Despite intervention from Secretary of State Hillary Clinton, the Iroquois Nationals lacrosse team had to miss the World Lacrosse Championships in Manchester, England because the British Consulate would not issue them visas. Though they already had to forfeit their Thursday night game, there was hope that they would be issued visas in time to play a game today against Japan. But the British refused to honor their Haudenosaunee passports, and now they have run out of time. One player told the Times, “I felt it was coming, but I didn’t want to believe it until I actually heard it."
Though the Iroquois nations had been able to use their tribe-issued passports for about 30 years, new regulations say they can't use the passports to travel. But a Canadian Mohawk leader claimed nobody ever explained the new rules to them. Manager Ansley Jemison told the Daily News that the Heudenosaunee confederacy is trying to regain recognition of the passports so these complications don't happen in the future. The controversy has now inspired outrage towards the British, with Representative Dan Maffei calling the situation an "international embarrassment," and questioned the country's ability to host the 2012 Olympics.
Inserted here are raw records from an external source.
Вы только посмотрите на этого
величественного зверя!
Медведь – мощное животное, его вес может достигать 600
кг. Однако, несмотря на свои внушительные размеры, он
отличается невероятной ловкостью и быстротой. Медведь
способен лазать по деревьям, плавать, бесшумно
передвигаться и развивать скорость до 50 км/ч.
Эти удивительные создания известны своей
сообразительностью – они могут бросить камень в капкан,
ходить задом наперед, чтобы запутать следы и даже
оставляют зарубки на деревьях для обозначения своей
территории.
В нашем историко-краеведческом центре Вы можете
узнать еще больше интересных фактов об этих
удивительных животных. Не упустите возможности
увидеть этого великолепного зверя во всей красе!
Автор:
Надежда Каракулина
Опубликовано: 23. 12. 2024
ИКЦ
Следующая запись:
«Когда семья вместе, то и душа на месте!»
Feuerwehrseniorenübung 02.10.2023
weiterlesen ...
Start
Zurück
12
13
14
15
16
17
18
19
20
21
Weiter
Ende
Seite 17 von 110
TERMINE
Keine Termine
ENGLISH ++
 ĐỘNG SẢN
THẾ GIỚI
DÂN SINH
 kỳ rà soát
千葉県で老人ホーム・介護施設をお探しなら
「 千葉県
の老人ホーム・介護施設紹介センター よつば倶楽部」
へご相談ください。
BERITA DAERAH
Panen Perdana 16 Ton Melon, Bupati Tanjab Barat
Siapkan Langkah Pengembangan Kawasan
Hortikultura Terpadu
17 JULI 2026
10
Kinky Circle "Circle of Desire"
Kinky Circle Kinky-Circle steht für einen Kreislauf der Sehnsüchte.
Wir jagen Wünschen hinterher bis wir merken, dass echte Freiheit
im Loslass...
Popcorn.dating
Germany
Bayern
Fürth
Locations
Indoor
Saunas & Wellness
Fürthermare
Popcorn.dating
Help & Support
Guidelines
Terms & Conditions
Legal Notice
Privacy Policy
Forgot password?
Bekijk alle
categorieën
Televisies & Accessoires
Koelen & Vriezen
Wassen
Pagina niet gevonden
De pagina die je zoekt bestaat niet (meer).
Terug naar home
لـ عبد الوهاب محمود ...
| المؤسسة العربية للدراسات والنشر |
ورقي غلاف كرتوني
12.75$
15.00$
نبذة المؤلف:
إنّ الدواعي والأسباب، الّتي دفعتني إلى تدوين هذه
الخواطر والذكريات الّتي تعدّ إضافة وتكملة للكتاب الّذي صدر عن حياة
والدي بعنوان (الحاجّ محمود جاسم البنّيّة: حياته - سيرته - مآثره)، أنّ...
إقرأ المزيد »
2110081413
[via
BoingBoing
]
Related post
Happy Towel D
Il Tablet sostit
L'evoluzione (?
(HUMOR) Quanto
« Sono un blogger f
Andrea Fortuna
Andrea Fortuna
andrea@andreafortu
Jefferson Keel, the lieutenant governor of the Chickasaw Nation said the drama brought into question the actual sovereignty of Native American nations. He said, "I just didn’t understand why a country would go through all these hoops to deny an indigenous team the opportunity to compete in an international game." But though they had to miss the game, goalie Marty Ward said he feels like they did something important. “It brought indigenous people back to the forefront. It let everyone know that we’re still here—we haven’t gone anywhere.”